The Walt Disney Company, which owns the streaming service Disney +, decided to drop an episode from the 16th season of The Simpsons from its menu in Hong Kong because it ridicules the Chinese Communists’ portrayal of the Tiananmen Square massacre.

In the episode, Homer takes his family to China where they visit Tiananmen Square and come across a placard that reads: “On this site, in 1989, nothing happened.” Disney executives didn’t even wait for the Chinese Communists to ban the episode; they pulled it and ran away with their tails between their legs.

 

What makes Disney’s surrender so egregious and cowardly was that other streaming services are hosting similarly controversial content and are continuing to show it.

Hollywood Reporter:

The content rules governing streaming services in Hong Kong remain somewhat unclear, although analysts believe it’s only a matter of time before they are hit with the same restrictions that are undercutting the city’s once-vibrant film sector and international journalist community.
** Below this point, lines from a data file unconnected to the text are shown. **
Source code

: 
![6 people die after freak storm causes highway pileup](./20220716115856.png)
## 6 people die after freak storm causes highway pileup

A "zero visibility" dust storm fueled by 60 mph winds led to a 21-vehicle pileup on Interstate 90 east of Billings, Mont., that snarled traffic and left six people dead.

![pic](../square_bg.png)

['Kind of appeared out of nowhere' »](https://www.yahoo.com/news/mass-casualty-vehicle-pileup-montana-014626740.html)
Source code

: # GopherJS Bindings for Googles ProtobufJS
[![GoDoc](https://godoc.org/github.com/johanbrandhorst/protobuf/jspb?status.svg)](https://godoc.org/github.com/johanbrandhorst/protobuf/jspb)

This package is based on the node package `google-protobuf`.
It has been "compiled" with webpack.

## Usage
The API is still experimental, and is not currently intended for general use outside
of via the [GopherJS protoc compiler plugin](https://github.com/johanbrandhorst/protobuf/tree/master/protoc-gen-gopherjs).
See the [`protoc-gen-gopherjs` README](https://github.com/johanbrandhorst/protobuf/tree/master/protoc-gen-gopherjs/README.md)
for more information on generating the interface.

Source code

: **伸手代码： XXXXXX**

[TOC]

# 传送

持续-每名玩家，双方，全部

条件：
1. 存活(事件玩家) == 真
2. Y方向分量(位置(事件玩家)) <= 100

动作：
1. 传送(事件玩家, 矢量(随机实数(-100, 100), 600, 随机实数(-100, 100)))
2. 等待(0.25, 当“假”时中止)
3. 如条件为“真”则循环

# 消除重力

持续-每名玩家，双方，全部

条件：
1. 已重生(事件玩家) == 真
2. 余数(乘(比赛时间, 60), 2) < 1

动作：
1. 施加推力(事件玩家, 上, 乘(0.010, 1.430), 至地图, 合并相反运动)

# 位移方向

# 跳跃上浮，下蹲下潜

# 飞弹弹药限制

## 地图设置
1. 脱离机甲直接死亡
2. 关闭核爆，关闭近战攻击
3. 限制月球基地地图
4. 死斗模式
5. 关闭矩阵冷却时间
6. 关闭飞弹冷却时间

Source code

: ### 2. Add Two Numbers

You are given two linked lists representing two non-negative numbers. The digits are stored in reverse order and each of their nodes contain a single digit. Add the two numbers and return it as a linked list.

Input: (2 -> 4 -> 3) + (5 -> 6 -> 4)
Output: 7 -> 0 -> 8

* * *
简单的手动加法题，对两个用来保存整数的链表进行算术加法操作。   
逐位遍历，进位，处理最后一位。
When asked in August whether the new film law would apply to online platforms, a spokesperson for the city’s Commerce and Economic Development Bureau told the Hong Kong Free Press that “other” laws apply to the internet: “[TV] broadcast and the Internet are subject to other applicable law and regulations. Whether an act constitutes a crime or otherwise would depend on its specific circumstances and evidence, and cannot be taken in isolation or generalized,” the spokesperson said.

Netflix nonetheless continues to host several pieces of content that would surely be banned from theatrical exhibition according to the new laws. Still streaming on Netflix in Hong Kong is Joshua: Teenager vs. Superpower, director Joe Piscatella’s documentary about the Hong Kong student activist who became the face of the mass pro-democracy movement that brought the city to a standstill in 2014.

This is not the first time that Disney has played ball with the genocidal killers in Beijing. The company filmed parts of the movie Mulan in Xinjiang, where 2 million Uyghurs are said to be in reeducation camps and are used for slave labor.

But for Disney and other media companies doing business in Hong Kong, it’s a new world dawning.

“The new film rules in Hong Kong will have a chilling effect,” Piscatella told The Hollywood Reporter earlier this year after the new censorship law was announced, adding, “One of the last vestiges of free speech in Hong Kong is now gone. The result is self-censorship by filmmakers who now have to question what might run afoul of the new rules and increased scrutiny by financiers and distributors who now must consider that very same question.”

At the beginning of this century, there were questions about whether any repressive, authoritarian regime could survive in the internet age.

With the help of American technology companies who attacked the problem by figuring out ways to tame the internet and make it an organ of state propaganda, the dictators and thugs needn’t have worried.

Where a buck is to be made, Big Tech will always be there.